Abstract

The extended ultraviolet (XUV) disks of nearby galaxies show ongoing massive-star formation, but their parental molecular clouds remain mostly undetected despite searches in CO(1-0) and CO(2-1). The recent detection of 23 clouds in the higher excitation transition CO(3-2) within the XUV disk of M83 thus requires an explanation. We test the hypothesis introduced to explain the non-detections and recent detection simultaneously: The clouds in XUV disks have a clump-envelope structure similar to those in Galactic star-forming clouds, having dense star-forming clumps (or concentrations of multiple clumps) at their centers, which predominantly contribute to the CO(3-2) emission and are surrounded by less dense envelopes, where CO molecules are photo-dissociated due to the low-metallicity environment there. We utilized new high-resolution ALMA CO(3-2) observations of a subset (11) of the 23 clouds in the XUV disk of M83. We confirm the compactness of the CO(3-2)-emitting dense clumps (or their concentrations), finding clump diameters below the spatial resolution of 6-9 pc. This is similar to the size of the dense gas region in the Orion A molecular cloud, a local star-forming cloud with massive-star formation.

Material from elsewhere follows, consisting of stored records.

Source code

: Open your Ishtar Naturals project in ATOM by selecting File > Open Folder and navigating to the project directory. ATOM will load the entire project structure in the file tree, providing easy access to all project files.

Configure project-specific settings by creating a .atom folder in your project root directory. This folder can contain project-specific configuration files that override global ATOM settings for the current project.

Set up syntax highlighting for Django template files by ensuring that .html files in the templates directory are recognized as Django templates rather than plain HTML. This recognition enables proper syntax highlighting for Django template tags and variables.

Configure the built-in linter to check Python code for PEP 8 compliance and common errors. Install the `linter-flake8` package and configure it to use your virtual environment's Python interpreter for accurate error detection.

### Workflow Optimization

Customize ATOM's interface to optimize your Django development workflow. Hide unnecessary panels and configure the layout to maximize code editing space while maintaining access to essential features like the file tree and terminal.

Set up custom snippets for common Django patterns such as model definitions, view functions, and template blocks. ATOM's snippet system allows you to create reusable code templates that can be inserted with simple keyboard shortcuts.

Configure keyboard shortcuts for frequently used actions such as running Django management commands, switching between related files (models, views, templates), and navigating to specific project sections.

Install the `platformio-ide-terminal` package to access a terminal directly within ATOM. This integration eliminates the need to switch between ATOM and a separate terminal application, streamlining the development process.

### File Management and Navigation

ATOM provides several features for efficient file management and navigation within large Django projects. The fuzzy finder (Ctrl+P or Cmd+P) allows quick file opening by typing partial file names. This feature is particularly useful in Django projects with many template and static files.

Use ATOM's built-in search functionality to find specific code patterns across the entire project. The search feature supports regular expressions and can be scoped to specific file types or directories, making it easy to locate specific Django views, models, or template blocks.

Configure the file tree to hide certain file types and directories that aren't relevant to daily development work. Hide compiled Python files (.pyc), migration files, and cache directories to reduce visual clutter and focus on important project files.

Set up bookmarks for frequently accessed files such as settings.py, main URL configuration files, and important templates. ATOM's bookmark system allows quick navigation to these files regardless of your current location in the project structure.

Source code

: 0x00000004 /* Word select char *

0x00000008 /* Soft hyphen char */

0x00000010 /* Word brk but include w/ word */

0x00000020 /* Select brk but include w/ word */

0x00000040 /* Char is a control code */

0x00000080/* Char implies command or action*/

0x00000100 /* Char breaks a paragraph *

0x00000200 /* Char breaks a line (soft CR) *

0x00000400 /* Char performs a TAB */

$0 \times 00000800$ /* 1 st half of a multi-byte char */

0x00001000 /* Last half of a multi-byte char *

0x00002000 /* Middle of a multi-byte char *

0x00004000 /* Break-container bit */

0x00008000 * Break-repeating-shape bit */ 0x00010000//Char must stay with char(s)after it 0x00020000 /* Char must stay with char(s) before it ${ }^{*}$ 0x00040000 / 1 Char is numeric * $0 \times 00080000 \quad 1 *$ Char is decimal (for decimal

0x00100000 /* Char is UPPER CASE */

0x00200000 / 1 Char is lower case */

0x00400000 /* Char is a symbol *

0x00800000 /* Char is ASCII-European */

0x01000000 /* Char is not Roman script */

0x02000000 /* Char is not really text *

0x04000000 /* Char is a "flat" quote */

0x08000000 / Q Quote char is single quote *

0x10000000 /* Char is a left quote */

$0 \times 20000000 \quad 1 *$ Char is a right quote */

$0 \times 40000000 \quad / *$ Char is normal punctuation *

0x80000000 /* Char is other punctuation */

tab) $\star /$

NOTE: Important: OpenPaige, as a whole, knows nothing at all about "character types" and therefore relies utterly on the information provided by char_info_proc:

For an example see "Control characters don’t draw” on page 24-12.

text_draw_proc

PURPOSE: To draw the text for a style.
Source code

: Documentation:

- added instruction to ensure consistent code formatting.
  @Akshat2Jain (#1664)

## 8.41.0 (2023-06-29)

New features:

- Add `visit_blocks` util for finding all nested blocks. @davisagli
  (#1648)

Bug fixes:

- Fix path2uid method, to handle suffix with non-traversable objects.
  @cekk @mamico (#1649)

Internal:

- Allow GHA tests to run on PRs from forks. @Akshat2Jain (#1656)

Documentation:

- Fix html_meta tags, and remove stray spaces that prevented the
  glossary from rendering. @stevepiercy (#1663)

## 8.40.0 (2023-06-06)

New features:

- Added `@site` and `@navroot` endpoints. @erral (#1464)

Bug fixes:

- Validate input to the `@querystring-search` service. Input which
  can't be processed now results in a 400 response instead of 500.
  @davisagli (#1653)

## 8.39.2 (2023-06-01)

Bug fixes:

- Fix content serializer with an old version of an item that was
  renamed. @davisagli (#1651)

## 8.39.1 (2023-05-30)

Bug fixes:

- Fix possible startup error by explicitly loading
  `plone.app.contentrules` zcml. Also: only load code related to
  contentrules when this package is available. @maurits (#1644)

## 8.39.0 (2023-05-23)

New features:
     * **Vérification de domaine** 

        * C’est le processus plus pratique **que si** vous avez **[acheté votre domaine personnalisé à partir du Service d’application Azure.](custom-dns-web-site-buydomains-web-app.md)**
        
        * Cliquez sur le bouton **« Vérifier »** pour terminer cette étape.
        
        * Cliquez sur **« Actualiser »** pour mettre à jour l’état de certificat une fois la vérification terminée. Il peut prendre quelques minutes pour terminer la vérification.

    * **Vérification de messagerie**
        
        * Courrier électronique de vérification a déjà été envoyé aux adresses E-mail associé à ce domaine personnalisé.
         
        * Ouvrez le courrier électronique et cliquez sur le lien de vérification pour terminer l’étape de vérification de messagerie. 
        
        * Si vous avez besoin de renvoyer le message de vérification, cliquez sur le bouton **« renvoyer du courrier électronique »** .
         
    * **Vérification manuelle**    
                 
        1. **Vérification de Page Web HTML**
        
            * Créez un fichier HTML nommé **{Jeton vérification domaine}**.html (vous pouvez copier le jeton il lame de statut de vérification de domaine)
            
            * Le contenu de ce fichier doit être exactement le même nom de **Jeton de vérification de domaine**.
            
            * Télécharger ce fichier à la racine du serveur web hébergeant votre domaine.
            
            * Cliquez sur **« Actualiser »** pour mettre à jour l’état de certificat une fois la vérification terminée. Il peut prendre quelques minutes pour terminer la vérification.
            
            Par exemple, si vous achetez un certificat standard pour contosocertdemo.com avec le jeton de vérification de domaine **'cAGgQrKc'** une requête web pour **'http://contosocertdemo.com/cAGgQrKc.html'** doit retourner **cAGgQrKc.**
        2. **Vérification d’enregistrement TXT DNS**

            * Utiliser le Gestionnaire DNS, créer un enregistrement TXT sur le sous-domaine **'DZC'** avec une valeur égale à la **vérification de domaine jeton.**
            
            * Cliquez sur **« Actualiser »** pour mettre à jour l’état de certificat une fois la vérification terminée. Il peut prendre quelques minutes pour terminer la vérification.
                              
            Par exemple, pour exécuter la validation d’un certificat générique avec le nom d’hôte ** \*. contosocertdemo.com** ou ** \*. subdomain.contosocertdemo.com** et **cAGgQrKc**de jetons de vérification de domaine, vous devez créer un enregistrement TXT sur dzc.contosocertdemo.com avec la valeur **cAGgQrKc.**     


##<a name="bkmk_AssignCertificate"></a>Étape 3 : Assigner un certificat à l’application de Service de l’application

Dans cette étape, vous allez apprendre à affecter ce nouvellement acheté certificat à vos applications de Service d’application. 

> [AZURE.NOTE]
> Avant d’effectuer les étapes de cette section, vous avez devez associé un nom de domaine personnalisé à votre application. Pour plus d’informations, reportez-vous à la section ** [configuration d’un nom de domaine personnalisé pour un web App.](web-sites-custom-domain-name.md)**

The dense star-forming clumps are common between normal and XUV disks. This may also indicate that once the cloud structure is set, the process of star formation is governed by the cloud's internal physics rather than by external triggers. This simple model explains the current observations of clouds with ongoing massive-star formation, although it may require some adjustment, for example including the effect of cloud evolution, to describe star formation in molecular clouds more generally.